"Crónica dos Tempos Passados", de Nestor
A Crónica dos Tempos Passados, atribuída a um monge que se conhece quase apenas como Nestor, é uma de aquelas obras que apesar de poucos lerem tem uma importância cultural muito significativa. Isto porque, como um dos seus nomes alternativos indica - Crónica Primária - é a mais significativa crónica histórica para as ocorrências dos primeiros séculos dos impérios eslavos, com especial incidência nas zonas de Kiev e de Novgorod (a tal cidade do menino Onfim, nascido no século seguinte ao da composição deste documento). Portanto, que nos conta ela?
Seguindo uma ideia que já vinha dos autores cristãos dos primeiros séculos da nossa era, essencialmente esta Crónica dos Tempos Passados conta a história do império dos Rus desde o início dos tempos, na versão cristã (i.e. Jardim do Paraíso, Arca de Noé, etc.), até aos dias em que se escreveram as suas últimas linhas, nas primeiras décadas do século XII. Parece ter sido uma construção habitual na Idade Média e nos séculos seguintes - a "nossa" Monarquia Lusitana, de Bernardo de Brito, também faz algo semelhante - mas esta obra tem um pormenor muito curioso, um momento de charneira significativo, que é uma ênfase enorme no momento da conversão dos Rus aos Cristianismo.
Se até esse instante tudo vai sendo contado de uma forma mais ou menos breve, esse processo de conversão religiosa é explicado com grande detalhe, chegando a crónica a relatar os argumentos que foram utilizados - se mesmo reais, ou apenas lendários, não é possível sabermos - e uma breve história dos eventos bíblicos, na qual se fundem as verdadeiras crenças com um pouco da evolução mitológica que o Cristianismo foi sofrendo ao longo dos séculos. E isto tem uma consequência curiosa - se até essa conversão a obra parecia ser maioritariamente histórica, sem muitos mitos ou lendas (com excepção dos iniciais, aqueles do início do mundo), só já depois da conversão é que começam a aparecer referências à magia, ao Paganismo e a elementos religiosos dos "opositores", algumas das quais com uma certa piada. Veja-se um breve exemplo, que terá tido lugar por volta do ano de 1071 d.C.:
Nesta altura um mago apareceu, inspirado pelo Diabo. Veio a Kiev e informou os habitantes que após cinco anos o [Rio] Dnieper iria fluir para trás e que os diversos países iriam mudar as suas localizações, de forma que a Grécia iria estar onde o país dos Rus estava, o país dos Rus onde estava a Grécia, e todas as outras terras iriam também ser deslocadas de uma forma semelhante. Os ignorantes acreditaram nele, mas os fiéis ridicularizaram-no e disseram-lhe que o Diabo estava apenas a conduzi-lo à sua ruína. E isto aconteceu, porque no decorrer de uma noite este homem desapareceu completamente.

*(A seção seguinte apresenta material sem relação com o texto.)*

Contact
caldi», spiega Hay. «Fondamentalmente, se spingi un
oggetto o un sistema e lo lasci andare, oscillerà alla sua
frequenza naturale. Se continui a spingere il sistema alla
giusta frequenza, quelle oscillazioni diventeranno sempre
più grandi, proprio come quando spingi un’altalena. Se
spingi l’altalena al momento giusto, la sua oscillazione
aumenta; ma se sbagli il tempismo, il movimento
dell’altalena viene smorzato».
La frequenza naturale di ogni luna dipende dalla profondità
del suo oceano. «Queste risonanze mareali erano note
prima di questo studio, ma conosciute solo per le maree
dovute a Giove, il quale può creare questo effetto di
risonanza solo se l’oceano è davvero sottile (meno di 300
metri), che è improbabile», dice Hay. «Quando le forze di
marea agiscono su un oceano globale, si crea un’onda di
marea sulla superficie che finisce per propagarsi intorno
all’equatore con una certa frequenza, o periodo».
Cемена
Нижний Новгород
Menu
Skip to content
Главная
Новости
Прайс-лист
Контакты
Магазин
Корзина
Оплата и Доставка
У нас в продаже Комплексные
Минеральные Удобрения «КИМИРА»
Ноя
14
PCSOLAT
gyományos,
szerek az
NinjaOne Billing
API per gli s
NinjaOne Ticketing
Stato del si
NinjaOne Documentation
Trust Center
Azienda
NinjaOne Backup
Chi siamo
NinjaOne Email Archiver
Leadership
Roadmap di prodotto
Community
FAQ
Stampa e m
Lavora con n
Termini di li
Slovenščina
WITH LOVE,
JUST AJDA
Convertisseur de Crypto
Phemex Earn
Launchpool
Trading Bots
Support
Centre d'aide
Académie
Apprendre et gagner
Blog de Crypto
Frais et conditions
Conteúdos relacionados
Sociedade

São muitas outras as pequenas histórias que se incluem nessa segunda parte da Crónica dos Tempos Passados, algumas mais giras do que outras, mas a sua leitura tem uma consequência política interessante - sucintamente, deveria ser a Rússia a pertencer à Ucrânia, visto que Kiev parece ter sido, nessa altura, a primeira grande cidade eslava, como a vida de Olga de Kiev, hoje santa, permite atestar.
Para terminar as linhas de hoje, talvez esta não seja uma obra cuja leitura dê muito prazer a quem se interessa menos pela História - os elementos mitológicos e lendários aqui presentes parecem ser poucos e breves - mas é, como já foi referido acima, um texto importante para se compreender os primeiros séculos da cultura eslava, mesmo que nem sempre se consiga compreender onde termina a ficção e começa a completa realidade.